ACTIVITY: Reproduce word for word the passage in the global trade management article, starting with "Gartner: Develop an" and going on through "complete GTM portfolio.".

SOURCE DOCUMENT:
== == ==

Gartner: Develop an Application Portfolio Strategy on Global Trade Management
published: cw 47, 2005 in Global Trade & LogisticsThe global trade of manufactured goods increases, on average, 6 percent per year, yet most global trade activity is underautomated. Global trade management is a fragmented, rapidly evolving emerging market, with multiple solutions needed to assemble a complete GTM portfolio.
Supply chain globalization will force changes to product-centric Global 2000 company application portfolios. Although companies have deep experience in domestic supply chain management (SCM), many lack experience and expertise in global trade. As a result, they are faced with developing processes and evaluating applications in areas in which they have little or no experience. Even sophisticated companies that have more global trade management (GTM) experience and were early GTM adopters have only automated a small fraction of their global trade operations. As more holistic, packaged and robust GTM solutions emerge and mature, companies with high volumes of global trade will automate portions of their global trade processes; however, through 2007, even the most sophisticated companies will not automate all aspects of their global trade operations (0.7 probability).

== == ==

RECORDS SUPPLIED:
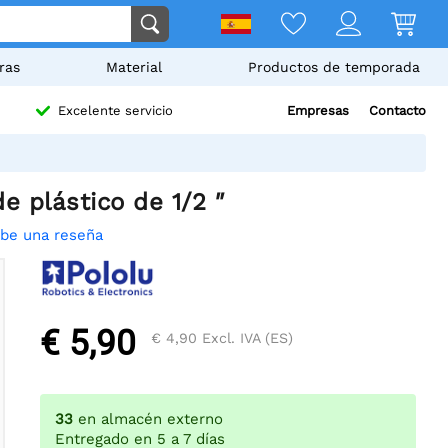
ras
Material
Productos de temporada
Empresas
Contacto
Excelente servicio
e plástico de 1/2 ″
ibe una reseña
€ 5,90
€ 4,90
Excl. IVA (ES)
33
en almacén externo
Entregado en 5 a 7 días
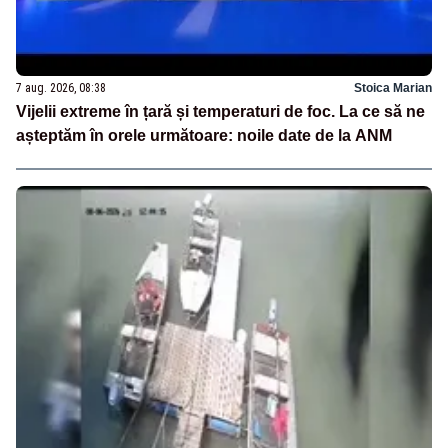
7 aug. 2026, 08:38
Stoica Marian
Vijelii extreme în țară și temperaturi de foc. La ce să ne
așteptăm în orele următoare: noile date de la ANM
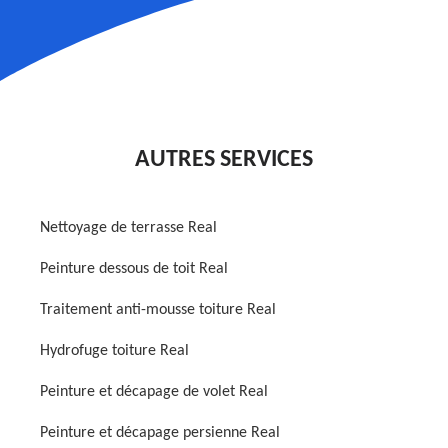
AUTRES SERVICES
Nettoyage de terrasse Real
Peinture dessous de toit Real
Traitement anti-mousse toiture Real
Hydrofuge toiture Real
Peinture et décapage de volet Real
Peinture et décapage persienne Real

== == ==

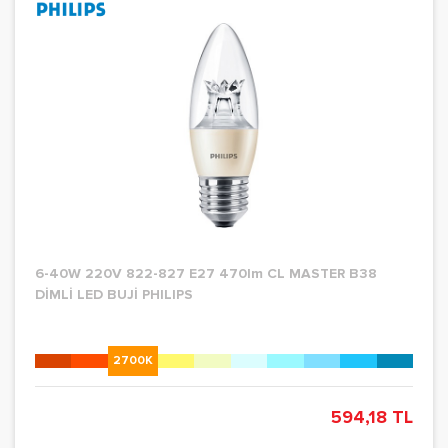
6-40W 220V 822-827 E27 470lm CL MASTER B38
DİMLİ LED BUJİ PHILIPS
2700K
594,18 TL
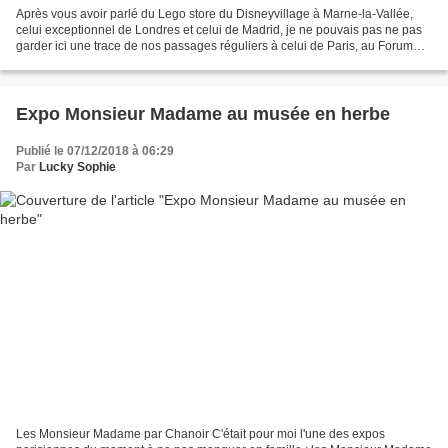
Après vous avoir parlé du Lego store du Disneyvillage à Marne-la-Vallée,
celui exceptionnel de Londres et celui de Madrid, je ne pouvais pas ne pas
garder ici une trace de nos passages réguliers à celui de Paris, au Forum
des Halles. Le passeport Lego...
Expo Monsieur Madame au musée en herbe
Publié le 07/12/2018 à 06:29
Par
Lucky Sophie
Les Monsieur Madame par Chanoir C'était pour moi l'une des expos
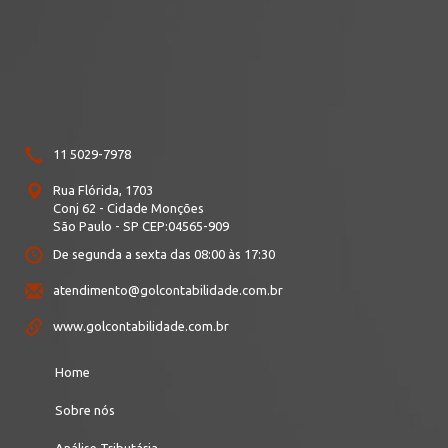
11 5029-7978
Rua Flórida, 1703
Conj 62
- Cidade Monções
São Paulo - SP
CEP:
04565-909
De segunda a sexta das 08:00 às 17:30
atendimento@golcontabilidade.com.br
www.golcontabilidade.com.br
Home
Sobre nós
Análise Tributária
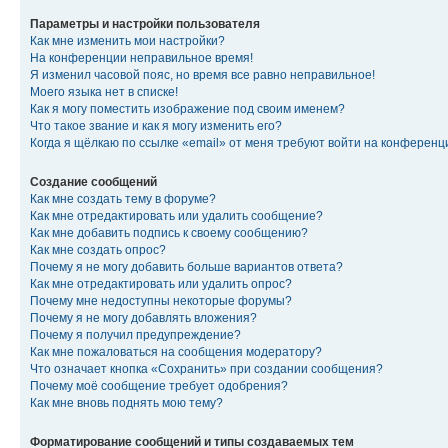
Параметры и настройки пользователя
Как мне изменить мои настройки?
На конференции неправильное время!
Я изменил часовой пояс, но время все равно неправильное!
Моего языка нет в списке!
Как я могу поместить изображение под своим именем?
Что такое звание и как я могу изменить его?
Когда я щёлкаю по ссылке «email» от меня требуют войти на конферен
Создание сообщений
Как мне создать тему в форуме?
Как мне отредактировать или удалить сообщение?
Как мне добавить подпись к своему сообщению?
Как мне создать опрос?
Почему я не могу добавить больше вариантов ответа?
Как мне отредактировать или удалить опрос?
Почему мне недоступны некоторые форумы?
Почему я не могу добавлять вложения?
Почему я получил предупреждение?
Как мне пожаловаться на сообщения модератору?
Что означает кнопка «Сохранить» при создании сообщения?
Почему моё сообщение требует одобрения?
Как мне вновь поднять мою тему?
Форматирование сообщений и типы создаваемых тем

== == ==

RESULT:
Gartner: Develop an Application Portfolio Strategy on Global Trade Management
published: cw 47, 2005 in Global Trade & LogisticsThe global trade of manufactured goods increases, on average, 6 percent per year, yet most global trade activity is underautomated. Global trade management is a fragmented, rapidly evolving emerging market, with multiple solutions needed to assemble a complete GTM portfolio.